The Academy is a bit of a toughie if you’re not an up and coming indie band and I have to say that of all the venues in Oxford, it’s not the one I expected to see Eliza Carthy performing in. A testament to her then that the place was pretty much packed out.
Proving that even the most consummate of professionals slip up sometimes it quickly emerged that she’d forgotten her accordion. Laughing it off and ducking backstage usually wouldn’t be any kind of problem, however coupled with the stifling heat it left her battling a restless crowd who took at least until the second half of opener Little Big Man to re-focus their attentions. Nevertheless, her deep and rasping voice had pulled in even the most wayward of stragglers before the start of second track Hansel (Breadcrumbs), a spin on the old fable of Hansel which she confesses beforehand actually never mentions Hansel once, and the first of many tracks to be played from her latest release Neptune.

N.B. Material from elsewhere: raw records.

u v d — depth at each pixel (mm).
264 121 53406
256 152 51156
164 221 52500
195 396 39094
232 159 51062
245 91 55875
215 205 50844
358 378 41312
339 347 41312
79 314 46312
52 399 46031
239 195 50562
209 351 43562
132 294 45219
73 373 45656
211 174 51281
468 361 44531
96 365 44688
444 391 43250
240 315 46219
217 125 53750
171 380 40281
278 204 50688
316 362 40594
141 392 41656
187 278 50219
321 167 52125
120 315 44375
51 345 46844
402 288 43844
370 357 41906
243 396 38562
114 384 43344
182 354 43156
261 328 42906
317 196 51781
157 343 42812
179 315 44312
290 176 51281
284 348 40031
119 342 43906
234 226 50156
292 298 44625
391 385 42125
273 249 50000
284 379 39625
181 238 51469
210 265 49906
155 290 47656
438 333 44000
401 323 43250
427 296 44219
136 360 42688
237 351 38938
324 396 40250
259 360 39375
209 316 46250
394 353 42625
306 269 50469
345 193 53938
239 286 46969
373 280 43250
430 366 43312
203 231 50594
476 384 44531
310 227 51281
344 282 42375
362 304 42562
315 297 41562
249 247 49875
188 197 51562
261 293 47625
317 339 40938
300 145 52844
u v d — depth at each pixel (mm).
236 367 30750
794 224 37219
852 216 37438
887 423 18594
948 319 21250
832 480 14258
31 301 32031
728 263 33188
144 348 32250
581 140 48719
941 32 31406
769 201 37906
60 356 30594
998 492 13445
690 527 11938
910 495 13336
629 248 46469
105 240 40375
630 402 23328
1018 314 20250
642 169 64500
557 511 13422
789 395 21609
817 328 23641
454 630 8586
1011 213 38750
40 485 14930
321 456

Album opener Blood On My Boots is similarly an undoubted highlight of the recording, but it stands out further once you’ve heard firsthand the real life experience it came out of, with Carthy explaining a trip to the premiere of Jerry Springer The Opera in London and the retrospectively humorous set of circumstances she found herself in that night. It occurs to me then that this is part of Carthy’s charm, a natural ability to talk and connect with her audience and a genuine down-to-earth-ness. Her success and longevity also owe a lot to the abundance of sounds she can turn a fiddle and accordion to, albeit with a band behind her. Her fiddle prowess is demonstrated no better than during Mr Magnifico, which gets the biggest audience rise of the night.
Whilst for me War was a standout track, it was Monkey which seemed to get the biggest reaction from the rest of the audience of any track from the latest release. That is of course until Britain Is A Carpark, a song which includes ‘chavvy potatoes’ in Spanish, a phrase which she admits ‘I invented, but it’s my song, so ner’. Kudos. Once again it seems that Carthy continues to break the mould, never allowing herself to be shoehorned into the ‘traditional folk’ category.